Difficile de croire qu’il y a un demi-siècle, ces terres situées au pied des Chic-Chocs étaient dédiées à l’agriculture. La végétation a repris ses droits et aujourd’hui, les coupes forestières sont la seule activité dans le coin. Un peu plus loin, il y a du monde au cimetière, dont l’herbe a été fraichement coupée. Une famille originaire de Saint-Thomas est venue se promener sur les terres de sa jeunesse, qu’elle a quittée en 1969. « On est partis là où il y avait de l’ouvrage », lance un vieil homme. Une partie de cette fratrie de 13 enfants, qui vivait sur le 9e rang, s’en est allée à Timmins en Ontario.

« On est probablement la dernière génération qui va se souvenir du village », témoigne Régis Crousset, un autre natif de Saint-Thomas-de-Cherbourg parti vivre à Matane à l’âge de 19 ans. Le départ s’est fait sans tristesse, nous dit-il au téléphone : « On était déjà un peu partis, on allait à l’école à Matane depuis plusieurs années. On a toujours eu un peu la ville dans la tête même si on restait là, car c’est un village qui n’avait pas grand distraction. »

En ville, la famille Crousset (les parents et cinq enfants) est allée vivre dans une des deux rues réservées aux relocalisés des villages fermés. « C’était des logements très convenables et modernes », se souvient celui qui a ensuite été facteur pendant 30 ans. « Surtout pour les mères de famille : il y avait le poêle électrique, tandis qu’à Saint-Thomas, même quand ça a fermé en 1971, on était encore au poêle à bois. »

La nostalgie a fini par rattraper M. Crousset : il fait partie des administrateurs du groupe Facebook « Les amis de Saint-Thomas-de-Cherbourg », qui est relativement actif (1152 membres et pas moins de 13 publications dans le mois précédant l’écriture de ces lignes).

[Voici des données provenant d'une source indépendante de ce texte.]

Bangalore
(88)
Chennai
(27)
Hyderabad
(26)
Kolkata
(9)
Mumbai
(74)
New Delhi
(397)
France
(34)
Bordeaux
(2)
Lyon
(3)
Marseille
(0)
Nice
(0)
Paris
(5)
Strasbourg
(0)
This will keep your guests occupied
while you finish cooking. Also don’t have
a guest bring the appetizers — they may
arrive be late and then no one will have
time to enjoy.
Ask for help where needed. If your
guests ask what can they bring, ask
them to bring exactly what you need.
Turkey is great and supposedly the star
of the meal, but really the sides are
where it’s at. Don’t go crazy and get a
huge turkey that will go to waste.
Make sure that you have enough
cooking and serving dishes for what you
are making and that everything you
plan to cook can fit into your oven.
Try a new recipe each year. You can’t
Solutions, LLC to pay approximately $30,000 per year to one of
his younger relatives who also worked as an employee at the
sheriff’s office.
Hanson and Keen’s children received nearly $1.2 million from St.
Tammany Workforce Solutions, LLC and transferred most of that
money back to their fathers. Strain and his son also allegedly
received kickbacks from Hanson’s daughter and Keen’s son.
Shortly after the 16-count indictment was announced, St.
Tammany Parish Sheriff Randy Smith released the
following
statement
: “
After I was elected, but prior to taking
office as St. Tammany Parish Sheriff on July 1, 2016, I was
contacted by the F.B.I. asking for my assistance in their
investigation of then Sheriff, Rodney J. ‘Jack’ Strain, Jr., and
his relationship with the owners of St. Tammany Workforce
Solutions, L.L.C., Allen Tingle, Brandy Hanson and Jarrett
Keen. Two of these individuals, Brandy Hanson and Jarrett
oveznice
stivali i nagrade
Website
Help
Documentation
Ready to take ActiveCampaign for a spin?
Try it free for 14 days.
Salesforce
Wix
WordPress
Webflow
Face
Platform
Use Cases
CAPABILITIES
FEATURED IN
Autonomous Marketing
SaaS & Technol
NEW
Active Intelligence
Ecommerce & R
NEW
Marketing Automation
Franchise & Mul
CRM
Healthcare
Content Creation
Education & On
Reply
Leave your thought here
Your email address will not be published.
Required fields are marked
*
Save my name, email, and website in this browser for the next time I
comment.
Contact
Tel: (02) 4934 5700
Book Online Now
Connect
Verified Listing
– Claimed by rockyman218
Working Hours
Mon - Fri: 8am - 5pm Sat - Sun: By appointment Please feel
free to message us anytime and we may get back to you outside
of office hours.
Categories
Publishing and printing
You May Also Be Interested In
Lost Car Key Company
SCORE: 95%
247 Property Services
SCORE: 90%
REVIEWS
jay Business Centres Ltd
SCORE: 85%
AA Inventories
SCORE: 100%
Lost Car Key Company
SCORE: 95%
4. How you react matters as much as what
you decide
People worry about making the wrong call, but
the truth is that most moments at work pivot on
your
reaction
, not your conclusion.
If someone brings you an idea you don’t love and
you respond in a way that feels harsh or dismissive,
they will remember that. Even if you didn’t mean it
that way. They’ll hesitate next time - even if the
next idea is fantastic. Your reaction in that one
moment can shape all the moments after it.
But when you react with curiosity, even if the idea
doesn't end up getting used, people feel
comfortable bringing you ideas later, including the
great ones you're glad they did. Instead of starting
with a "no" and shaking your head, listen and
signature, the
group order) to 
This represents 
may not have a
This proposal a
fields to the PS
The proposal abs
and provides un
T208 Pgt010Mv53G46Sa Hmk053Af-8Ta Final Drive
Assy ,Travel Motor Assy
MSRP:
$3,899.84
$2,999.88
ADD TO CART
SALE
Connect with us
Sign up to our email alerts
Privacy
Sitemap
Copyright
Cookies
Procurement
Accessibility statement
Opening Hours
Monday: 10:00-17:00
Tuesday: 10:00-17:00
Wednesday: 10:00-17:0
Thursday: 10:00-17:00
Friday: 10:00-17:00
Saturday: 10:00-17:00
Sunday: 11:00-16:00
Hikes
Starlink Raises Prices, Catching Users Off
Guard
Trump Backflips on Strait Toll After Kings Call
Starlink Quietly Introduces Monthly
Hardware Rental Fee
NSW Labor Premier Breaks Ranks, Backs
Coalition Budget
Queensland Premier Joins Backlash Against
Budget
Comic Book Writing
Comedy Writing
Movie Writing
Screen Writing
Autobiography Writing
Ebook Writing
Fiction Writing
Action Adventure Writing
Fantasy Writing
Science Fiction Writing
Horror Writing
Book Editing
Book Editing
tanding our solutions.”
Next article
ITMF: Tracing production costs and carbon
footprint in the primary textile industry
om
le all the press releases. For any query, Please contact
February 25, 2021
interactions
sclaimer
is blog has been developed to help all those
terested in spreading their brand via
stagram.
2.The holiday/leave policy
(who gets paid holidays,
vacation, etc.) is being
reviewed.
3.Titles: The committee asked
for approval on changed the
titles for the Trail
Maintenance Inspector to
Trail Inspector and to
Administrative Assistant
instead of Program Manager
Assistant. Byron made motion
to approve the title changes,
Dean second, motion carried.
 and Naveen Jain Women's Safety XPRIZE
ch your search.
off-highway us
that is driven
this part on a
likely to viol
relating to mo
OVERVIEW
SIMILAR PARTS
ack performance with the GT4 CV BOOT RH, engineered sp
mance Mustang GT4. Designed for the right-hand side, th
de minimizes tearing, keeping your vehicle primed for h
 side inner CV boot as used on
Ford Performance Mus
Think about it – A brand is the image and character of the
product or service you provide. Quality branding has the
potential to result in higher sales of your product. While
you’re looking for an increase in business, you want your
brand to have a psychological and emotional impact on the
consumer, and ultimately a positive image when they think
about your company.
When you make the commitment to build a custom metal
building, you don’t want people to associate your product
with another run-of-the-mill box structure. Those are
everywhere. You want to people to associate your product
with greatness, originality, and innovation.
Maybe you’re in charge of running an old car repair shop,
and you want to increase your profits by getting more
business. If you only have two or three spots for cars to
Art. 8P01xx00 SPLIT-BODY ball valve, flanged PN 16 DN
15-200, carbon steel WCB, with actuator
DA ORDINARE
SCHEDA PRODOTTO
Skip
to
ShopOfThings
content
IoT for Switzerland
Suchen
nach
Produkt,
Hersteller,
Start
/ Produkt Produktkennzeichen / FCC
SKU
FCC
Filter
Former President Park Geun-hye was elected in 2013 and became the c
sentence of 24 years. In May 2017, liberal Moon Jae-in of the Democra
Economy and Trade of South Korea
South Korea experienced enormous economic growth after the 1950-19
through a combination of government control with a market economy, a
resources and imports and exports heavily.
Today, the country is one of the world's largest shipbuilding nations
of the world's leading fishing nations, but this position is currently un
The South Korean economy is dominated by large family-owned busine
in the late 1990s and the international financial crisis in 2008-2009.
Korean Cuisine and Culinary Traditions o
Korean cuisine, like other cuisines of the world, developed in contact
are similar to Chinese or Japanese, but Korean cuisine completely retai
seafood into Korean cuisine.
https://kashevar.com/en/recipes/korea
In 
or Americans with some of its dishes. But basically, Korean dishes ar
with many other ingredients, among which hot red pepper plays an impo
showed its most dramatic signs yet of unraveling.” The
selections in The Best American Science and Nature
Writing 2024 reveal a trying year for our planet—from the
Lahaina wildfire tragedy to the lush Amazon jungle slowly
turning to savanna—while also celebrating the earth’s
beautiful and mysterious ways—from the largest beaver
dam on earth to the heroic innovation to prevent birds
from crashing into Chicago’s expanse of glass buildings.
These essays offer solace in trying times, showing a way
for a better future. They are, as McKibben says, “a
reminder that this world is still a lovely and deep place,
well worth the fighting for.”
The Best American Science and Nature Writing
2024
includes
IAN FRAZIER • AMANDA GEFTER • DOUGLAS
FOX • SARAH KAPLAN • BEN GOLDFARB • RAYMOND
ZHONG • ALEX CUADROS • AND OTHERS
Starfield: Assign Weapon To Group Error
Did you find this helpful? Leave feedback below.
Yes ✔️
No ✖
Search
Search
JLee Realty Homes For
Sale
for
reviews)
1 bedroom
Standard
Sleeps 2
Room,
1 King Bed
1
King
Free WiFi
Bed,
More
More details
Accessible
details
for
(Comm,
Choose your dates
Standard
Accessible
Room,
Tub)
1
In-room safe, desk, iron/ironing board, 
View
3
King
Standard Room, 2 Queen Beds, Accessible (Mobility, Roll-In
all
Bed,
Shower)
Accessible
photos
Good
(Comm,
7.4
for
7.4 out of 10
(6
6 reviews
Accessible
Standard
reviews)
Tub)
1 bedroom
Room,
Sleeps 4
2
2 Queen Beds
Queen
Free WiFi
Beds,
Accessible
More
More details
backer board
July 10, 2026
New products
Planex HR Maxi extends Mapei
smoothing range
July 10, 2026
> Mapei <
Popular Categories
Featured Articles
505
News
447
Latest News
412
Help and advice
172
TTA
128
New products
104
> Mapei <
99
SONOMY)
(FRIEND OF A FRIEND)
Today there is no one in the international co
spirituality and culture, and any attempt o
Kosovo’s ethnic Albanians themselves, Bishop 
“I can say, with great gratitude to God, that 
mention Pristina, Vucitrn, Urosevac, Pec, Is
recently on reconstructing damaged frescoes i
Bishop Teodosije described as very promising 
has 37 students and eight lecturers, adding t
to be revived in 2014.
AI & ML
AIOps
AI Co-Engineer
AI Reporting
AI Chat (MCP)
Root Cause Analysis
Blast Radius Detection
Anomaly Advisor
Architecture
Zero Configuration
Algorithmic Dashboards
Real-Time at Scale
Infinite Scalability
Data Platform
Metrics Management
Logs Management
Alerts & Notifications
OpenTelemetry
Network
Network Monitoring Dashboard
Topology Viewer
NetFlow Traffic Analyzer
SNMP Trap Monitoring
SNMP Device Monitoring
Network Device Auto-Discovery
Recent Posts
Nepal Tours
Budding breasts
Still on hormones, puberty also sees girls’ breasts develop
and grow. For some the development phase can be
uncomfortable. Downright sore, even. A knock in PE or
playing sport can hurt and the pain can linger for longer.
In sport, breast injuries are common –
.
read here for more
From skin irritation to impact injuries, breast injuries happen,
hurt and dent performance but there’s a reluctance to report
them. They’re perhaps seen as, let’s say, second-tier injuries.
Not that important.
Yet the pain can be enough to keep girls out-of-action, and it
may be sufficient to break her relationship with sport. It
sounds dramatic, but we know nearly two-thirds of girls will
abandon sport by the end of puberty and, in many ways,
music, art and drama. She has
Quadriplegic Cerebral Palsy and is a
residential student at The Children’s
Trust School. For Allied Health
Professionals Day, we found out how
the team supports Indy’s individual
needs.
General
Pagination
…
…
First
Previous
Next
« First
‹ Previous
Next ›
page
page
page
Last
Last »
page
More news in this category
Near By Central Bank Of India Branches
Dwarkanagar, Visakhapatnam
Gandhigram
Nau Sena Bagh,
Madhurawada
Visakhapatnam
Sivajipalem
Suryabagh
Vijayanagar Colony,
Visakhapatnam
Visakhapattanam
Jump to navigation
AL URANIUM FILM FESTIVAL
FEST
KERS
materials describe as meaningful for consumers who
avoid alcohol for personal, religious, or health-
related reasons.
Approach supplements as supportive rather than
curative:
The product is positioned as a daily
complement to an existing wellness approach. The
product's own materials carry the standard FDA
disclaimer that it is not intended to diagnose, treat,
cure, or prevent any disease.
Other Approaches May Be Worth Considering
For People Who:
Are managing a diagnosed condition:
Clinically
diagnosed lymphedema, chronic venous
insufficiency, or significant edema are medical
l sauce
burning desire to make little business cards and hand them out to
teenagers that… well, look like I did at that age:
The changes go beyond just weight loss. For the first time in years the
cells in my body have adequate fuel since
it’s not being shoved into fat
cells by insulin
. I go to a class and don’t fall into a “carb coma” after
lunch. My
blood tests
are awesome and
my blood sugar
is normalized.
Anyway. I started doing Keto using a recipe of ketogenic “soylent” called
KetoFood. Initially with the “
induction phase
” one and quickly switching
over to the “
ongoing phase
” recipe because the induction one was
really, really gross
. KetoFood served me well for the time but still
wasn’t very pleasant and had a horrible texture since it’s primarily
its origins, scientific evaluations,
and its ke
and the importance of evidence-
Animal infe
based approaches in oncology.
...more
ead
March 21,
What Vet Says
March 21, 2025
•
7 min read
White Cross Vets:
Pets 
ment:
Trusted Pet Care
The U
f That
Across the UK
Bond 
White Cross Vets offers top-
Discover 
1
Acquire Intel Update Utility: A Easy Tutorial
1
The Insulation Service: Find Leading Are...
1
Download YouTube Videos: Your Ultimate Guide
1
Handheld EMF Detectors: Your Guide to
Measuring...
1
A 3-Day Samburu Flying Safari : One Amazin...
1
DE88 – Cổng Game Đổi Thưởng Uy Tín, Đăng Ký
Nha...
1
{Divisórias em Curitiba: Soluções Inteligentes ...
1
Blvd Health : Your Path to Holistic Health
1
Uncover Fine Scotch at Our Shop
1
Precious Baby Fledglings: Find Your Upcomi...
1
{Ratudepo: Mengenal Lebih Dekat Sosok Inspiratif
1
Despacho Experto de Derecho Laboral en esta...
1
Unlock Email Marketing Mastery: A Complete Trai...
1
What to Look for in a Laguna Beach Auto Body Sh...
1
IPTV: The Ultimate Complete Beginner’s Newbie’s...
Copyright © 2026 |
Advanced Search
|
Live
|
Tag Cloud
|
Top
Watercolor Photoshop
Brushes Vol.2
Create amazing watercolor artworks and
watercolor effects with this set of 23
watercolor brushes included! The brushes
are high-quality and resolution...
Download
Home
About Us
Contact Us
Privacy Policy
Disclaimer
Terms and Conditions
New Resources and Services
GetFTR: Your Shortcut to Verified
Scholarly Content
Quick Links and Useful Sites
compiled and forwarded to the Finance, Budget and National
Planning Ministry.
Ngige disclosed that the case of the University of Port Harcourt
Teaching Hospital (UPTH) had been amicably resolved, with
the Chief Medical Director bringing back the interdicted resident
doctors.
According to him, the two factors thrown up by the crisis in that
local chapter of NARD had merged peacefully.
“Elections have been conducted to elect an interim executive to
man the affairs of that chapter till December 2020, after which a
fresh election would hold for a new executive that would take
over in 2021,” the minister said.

Dans celui-ci, les anciens du village peuvent se remémorer des souvenirs et partager de vieilles photos. Saint-Thomas dispose également de son site internet où l’on peut notamment lire l’histoire de 16 familles passées par ce village qui n’aura vécu que 33 ans, et qui continue d’exister dans l’au-delà grâce à internet.

« Si le village était resté ouvert, peut-être qu’on ne serait pas restés si attachés, avance Régis Crousset. Il est décédé dans la fleur de l’âge, et c’est comme si les souvenirs qu’on en a étaient d’autant plus forts. »

Environ 1000 personnes, anciens habitants et leur descendance, se sont même réunies à Saint-Thomas en 2015, où un chapiteau avait été installé pour l’occasion et une messe organisée. Verra-t-on la même chose en 2021, pour la célébration des 50 ans de fermeture? Rien n’est moins sûr, puisque le virus risque encore de roder.